___ SUPPLIED MATERIAL ___

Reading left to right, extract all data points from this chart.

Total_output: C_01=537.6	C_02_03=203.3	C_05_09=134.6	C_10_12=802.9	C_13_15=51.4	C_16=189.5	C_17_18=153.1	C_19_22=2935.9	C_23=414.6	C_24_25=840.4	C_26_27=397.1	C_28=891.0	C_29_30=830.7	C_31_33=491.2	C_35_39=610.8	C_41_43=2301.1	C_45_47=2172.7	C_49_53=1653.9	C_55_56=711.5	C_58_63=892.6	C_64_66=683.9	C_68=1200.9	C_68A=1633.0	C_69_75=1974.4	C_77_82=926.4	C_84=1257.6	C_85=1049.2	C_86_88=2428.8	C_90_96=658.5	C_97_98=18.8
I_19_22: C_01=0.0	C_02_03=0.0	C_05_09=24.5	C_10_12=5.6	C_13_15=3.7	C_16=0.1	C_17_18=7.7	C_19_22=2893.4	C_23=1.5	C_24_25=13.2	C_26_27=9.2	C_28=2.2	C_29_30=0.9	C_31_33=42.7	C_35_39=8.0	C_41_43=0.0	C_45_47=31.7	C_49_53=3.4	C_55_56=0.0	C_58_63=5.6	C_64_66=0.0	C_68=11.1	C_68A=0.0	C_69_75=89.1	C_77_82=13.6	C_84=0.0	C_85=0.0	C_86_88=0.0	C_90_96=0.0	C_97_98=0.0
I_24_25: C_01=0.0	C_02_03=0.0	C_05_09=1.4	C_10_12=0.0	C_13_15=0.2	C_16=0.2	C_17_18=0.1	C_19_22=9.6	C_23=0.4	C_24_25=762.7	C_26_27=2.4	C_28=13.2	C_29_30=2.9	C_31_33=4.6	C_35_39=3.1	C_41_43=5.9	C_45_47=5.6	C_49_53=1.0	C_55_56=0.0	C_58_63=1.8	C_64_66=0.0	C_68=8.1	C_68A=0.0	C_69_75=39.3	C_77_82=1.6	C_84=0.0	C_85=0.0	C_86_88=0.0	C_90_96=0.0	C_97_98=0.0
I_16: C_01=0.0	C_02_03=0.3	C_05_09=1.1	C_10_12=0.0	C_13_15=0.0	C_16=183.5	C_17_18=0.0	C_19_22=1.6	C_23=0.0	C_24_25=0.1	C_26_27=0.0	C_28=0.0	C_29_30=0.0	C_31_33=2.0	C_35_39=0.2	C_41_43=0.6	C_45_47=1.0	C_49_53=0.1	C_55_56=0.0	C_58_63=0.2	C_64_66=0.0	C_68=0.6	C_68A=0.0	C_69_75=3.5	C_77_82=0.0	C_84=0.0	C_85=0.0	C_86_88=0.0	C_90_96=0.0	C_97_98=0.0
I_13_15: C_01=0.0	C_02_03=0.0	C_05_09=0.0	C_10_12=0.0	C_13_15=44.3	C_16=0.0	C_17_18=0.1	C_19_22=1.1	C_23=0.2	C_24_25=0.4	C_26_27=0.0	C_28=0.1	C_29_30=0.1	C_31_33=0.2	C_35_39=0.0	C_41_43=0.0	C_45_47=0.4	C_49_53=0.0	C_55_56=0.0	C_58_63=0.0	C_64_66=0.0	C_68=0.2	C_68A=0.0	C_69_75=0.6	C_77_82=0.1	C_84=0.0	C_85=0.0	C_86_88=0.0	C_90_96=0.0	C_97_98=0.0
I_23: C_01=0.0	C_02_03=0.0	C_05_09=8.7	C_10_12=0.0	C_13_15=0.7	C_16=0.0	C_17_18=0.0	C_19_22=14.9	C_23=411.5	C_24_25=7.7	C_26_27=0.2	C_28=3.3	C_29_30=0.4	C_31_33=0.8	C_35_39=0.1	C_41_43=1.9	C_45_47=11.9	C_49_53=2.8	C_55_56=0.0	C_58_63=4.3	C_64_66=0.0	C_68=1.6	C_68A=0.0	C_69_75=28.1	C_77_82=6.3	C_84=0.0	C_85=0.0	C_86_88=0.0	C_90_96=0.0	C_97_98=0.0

___

▶ **WORK TASK**
Pull out each line in the records above that contains the word "Reading". Only count matches with the same capitalization.

▶ **EXERCISE OUTPUT**
Reading left to right, extract all data points from this chart.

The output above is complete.